The repeal and changes were made in response to both the American Spectrum Realty’s $99.5-million offer, which was dismissed by HCP REIT as “unrealistic,” and an attempt by former REIT chairman Allen R. Hartman to remove four current board members through proxy. The repeals and response are the latest salvos in the contentious relationship between the two parties. Last fall, the REIT split from Hartman Management LP, forcing Hartman’s resignation from the board. Since then, both sides have filed lawsuits ranging from breach of contract to payments of termination fees. The lawsuits are still pending.

According to James Mastandrea, HCP REIT’s chairman of the board and interim CEO, the bylaw changes were put into place to protect shareholders from potential buyers like American Spectrum. “Certain provisions there give the board greater control, but none of these are unusual,” Mastandrea tells GlobeSt.com. He also says that Hartman’s attempts to remove board members by proxy simply won’t work. “I’m not recognizing any proxy nor is our board,” he says. “He needs to go through the proper channels.”

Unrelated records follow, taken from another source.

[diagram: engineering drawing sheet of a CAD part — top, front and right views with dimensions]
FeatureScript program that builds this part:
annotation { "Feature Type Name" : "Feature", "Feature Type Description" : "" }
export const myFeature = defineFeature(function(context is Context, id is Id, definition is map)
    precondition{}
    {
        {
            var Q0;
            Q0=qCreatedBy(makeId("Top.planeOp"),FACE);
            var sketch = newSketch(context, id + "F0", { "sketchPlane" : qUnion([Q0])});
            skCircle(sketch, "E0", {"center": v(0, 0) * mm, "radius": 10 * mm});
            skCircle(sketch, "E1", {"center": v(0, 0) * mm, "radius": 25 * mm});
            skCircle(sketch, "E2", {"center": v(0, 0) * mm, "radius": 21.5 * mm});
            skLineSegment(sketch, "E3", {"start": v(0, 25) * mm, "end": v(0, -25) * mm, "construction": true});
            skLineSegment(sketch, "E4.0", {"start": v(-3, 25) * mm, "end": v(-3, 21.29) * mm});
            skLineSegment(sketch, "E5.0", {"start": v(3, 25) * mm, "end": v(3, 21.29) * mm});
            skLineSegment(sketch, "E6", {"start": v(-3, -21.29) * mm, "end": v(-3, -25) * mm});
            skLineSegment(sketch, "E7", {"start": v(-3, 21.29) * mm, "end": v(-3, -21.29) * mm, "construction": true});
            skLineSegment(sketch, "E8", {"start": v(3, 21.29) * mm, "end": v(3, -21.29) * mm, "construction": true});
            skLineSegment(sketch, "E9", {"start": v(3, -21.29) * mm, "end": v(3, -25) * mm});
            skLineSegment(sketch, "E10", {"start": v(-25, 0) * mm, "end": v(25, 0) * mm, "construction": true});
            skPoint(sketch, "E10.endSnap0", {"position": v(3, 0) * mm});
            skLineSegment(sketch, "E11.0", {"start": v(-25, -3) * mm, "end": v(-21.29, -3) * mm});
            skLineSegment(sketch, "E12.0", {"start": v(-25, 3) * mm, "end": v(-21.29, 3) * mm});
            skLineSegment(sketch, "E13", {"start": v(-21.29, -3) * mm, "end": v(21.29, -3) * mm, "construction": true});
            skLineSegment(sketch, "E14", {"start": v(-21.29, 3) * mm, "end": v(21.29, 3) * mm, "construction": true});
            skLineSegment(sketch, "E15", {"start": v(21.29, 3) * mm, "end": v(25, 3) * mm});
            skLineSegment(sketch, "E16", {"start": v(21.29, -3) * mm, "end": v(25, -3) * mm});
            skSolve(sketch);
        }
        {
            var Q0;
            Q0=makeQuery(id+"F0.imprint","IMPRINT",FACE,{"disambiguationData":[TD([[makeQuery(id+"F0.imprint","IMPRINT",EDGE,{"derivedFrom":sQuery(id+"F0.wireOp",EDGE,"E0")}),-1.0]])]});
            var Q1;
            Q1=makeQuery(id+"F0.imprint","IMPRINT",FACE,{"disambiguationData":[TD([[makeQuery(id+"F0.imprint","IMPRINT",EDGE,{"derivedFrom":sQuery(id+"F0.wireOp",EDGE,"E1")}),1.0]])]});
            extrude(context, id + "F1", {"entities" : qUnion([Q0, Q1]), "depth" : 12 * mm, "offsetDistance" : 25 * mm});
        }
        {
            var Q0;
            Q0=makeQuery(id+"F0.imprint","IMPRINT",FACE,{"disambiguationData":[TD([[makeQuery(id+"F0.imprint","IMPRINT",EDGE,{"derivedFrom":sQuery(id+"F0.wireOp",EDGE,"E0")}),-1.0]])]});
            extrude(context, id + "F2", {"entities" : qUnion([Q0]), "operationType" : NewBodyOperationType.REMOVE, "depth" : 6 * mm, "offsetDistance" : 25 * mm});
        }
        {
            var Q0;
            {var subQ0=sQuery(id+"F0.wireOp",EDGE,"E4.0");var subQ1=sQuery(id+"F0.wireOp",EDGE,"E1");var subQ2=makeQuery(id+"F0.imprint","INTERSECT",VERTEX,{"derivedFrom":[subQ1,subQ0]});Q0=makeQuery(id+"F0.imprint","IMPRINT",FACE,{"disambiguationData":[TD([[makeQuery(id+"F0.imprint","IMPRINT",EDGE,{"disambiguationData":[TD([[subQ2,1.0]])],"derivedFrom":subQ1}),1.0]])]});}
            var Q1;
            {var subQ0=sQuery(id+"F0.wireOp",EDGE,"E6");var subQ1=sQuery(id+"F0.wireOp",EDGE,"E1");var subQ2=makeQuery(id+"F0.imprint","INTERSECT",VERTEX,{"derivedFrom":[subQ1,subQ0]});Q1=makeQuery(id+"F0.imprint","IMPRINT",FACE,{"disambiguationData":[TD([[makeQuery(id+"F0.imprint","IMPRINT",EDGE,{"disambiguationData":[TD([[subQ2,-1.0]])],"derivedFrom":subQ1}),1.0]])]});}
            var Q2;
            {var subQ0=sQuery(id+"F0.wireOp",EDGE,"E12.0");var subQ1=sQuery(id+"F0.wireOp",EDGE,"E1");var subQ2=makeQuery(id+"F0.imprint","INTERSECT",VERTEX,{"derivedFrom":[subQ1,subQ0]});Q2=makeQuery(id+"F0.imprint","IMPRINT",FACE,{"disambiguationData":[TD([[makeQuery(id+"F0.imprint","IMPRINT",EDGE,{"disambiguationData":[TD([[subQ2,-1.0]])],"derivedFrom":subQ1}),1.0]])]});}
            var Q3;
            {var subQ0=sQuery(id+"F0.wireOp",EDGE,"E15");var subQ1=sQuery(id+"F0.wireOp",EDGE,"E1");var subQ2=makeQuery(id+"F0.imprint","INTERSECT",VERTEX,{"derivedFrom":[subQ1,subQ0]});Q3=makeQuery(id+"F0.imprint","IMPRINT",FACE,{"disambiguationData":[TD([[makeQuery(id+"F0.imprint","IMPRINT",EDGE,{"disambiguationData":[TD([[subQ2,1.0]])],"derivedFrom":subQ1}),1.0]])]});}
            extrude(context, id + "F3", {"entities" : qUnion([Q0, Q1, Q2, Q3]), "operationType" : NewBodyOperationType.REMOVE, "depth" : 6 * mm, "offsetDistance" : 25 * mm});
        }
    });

Hartman, however, believes the change in bylaws is doing nothing more than disenfranchising shareholders and putting them in an opposing position. “The latest thing about changing the bylaws is outrageous,” Hartman says. “The shareholders were always with us. Now, they’ll be more on our side.”

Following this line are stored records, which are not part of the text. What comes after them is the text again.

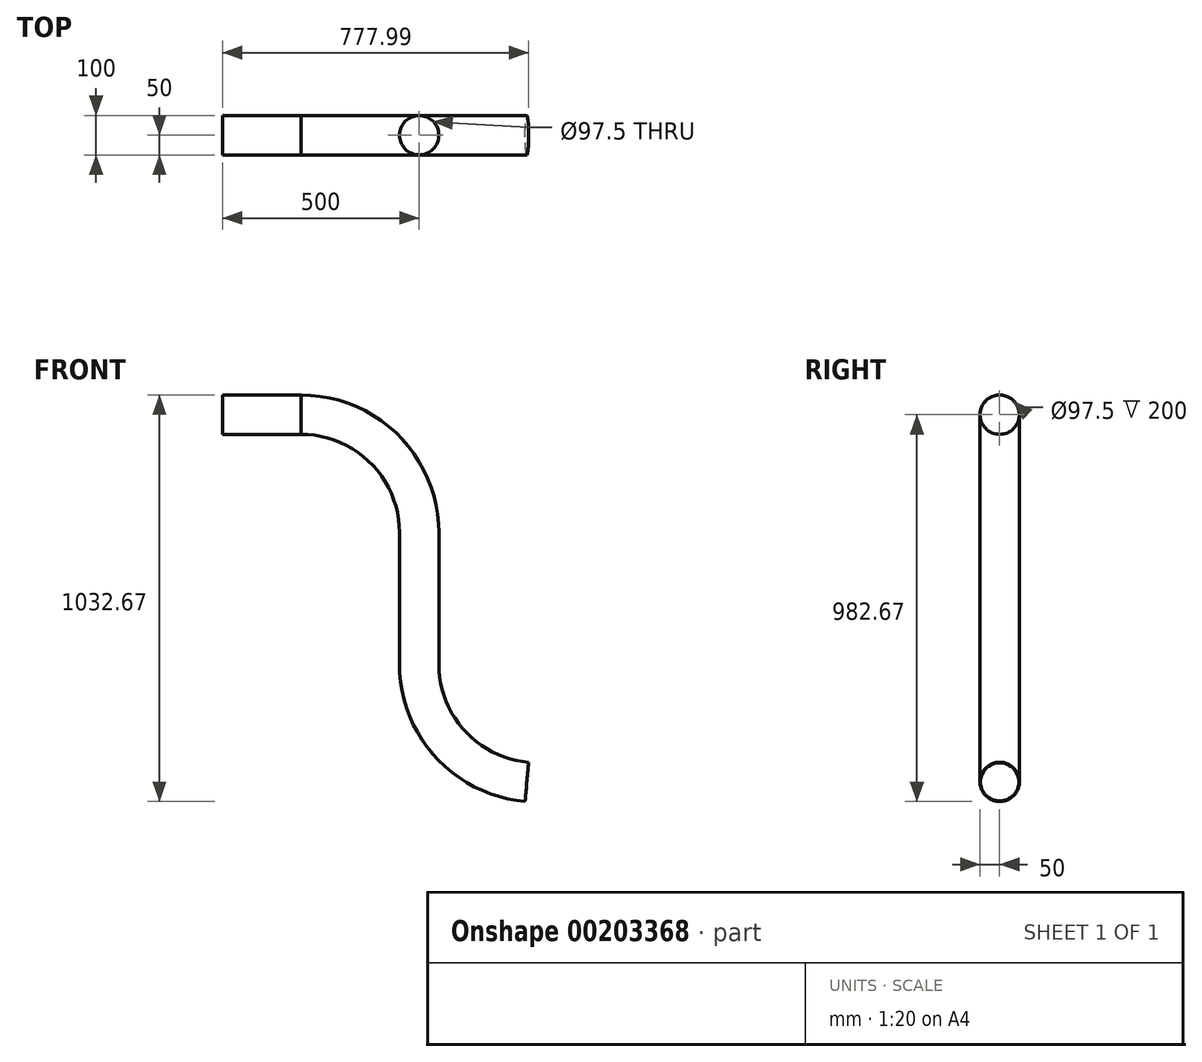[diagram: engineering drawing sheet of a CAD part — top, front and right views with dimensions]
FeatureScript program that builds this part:
annotation { "Feature Type Name" : "Feature", "Feature Type Description" : "" }
export const myFeature = defineFeature(function(context is Context, id is Id, definition is map)
    precondition{}
    {
        {
            var Q0;
            Q0=qCreatedBy(makeId("Front.planeOp"),FACE);
            var sketch = newSketch(context, id + "F5", { "sketchPlane" : qUnion([Q0])});
            skLineSegment(sketch, "E0", {"start": v(0, 60) * mm, "end": v(200, 60) * mm});
            skArc(sketch, "E1", {"start": v(200, 60) * mm, "mid": v(412.13, -27.87) * mm, "end": v(500, -240) * mm});
            skLineSegment(sketch, "E2", {"start": v(500, -240) * mm, "end": v(500, -574.03) * mm});
            skArc(sketch, "E3", {"start": v(500, -574.03) * mm, "mid": v(578.73, -776.6) * mm, "end": v(773.59, -872.87) * mm});
            skSolve(sketch);
        }
        {
            var Q0;
            Q0=sQuery(id+"F5.wireOp",VERTEX,"E0.start");
            var Q1;
            Q1=sQuery(id+"F5.wireOp",EDGE,"E0");
            cPlane(context, id + "F0", {"entities" : qUnion([Q0, Q1]), "cplaneType" : CPlaneType.CURVE_POINT, "offset" : 25 * mm, "width" : 150 * mm, "height" : 150 * mm});
        }
        {
            var Q0;
            Q0=qCreatedBy(id+"F0.planeOp",FACE);
            var sketch = newSketch(context, id + "F1", { "sketchPlane" : qUnion([Q0])});
            skCircle(sketch, "E4", {"center": v(0, 60) * mm, "radius": 50 * mm});
            skCircle(sketch, "E5", {"center": v(0, 60) * mm, "radius": 48.75 * mm});
            skSolve(sketch);
        }
        {
            var Q0;
            Q0=makeQuery(id+"F1.imprint","IMPRINT",FACE,{"disambiguationData":[TD([[makeQuery(id+"F1.imprint","IMPRINT",EDGE,{"derivedFrom":sQuery(id+"F1.wireOp",EDGE,"E4")}),1.0]])]});
            var Q1;
            Q1=sQuery(id+"F5.wireOp",EDGE,"E0");
            sweep(context, id + "F2", {"profiles" : qUnion([Q0]), "path" : qUnion([Q1])});
        }
        {
            var Q0;
            Q0=makeQuery(id+"F2.opSweep","CAP_FACE",FACE,{"disambiguationData":[OSD([sQuery(id+"F5.wireOp",VERTEX,"E0.end"),sQuery(id+"FkulyD3NrFC+YYhx0_0.wireOp",EDGE,"a7676385-1627-4b60-94bb-6bd7cbd8406d"),sQuery(id+"FkulyD3NrFC+YYhx0_0.wireOp",EDGE,"8eb30a48-0cbe-466f-a34e-f4396f98498a")])],"isStart":false});
            var Q1;
            Q1=sQuery(id+"F5.wireOp",EDGE,"E1");
            sweep(context, id + "F6", {"profiles" : qUnion([Q0]), "path" : qUnion([Q1])});
        }
        {
            var Q0;
            Q0=makeQuery(id+"F6.opSweep","CAP_FACE",FACE,{"disambiguationData":[OSD([sQuery(id+"F5.wireOp",VERTEX,"E0.end"),sQuery(id+"F5.wireOp",VERTEX,"E1.end"),sQuery(id+"FkulyD3NrFC+YYhx0_0.wireOp",EDGE,"a7676385-1627-4b60-94bb-6bd7cbd8406d"),sQuery(id+"FkulyD3NrFC+YYhx0_0.wireOp",EDGE,"8eb30a48-0cbe-466f-a34e-f4396f98498a")])],"isStart":false});
            var Q1;
            Q1=sQuery(id+"F5.wireOp",EDGE,"E2");
            sweep(context, id + "F3", {"operationType" : NewBodyOperationType.ADD, "profiles" : qUnion([Q0]), "path" : qUnion([Q1])});
        }
        {
            var Q0;
            Q0=makeQuery(id+"F3.opSweep","CAP_FACE",FACE,{"disambiguationData":[OSD([sQuery(id+"F5.wireOp",VERTEX,"E0.end"),sQuery(id+"F5.wireOp",VERTEX,"E1.end"),sQuery(id+"F5.wireOp",VERTEX,"E2.end"),sQuery(id+"FkulyD3NrFC+YYhx0_0.wireOp",EDGE,"a7676385-1627-4b60-94bb-6bd7cbd8406d"),sQuery(id+"FkulyD3NrFC+YYhx0_0.wireOp",EDGE,"8eb30a48-0cbe-466f-a34e-f4396f98498a")])],"isStart":false});
            var Q1;
            Q1=sQuery(id+"F5.wireOp",EDGE,"E3");
            sweep(context, id + "F4", {"operationType" : NewBodyOperationType.ADD, "profiles" : qUnion([Q0]), "path" : qUnion([Q1])});
        }
    });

Hartman says the next step will be to go ahead with the vote. He tells GlobeSt.com that he’s confident enough about the outcome to believe he’ll be back in control of the REIT by early 2007.

Though Mastandrea and Hartman are on different sides of the fence, they both agree on the need for shareholder protection. “I want to avoid costly litigation on this whole thing, get our control back and do an IPO as soon as we can,” Hartman says.

Adds Mastandrea: “The plans we have in place are to help build value for shareholders. All this legal action is doing nothing but costing them.”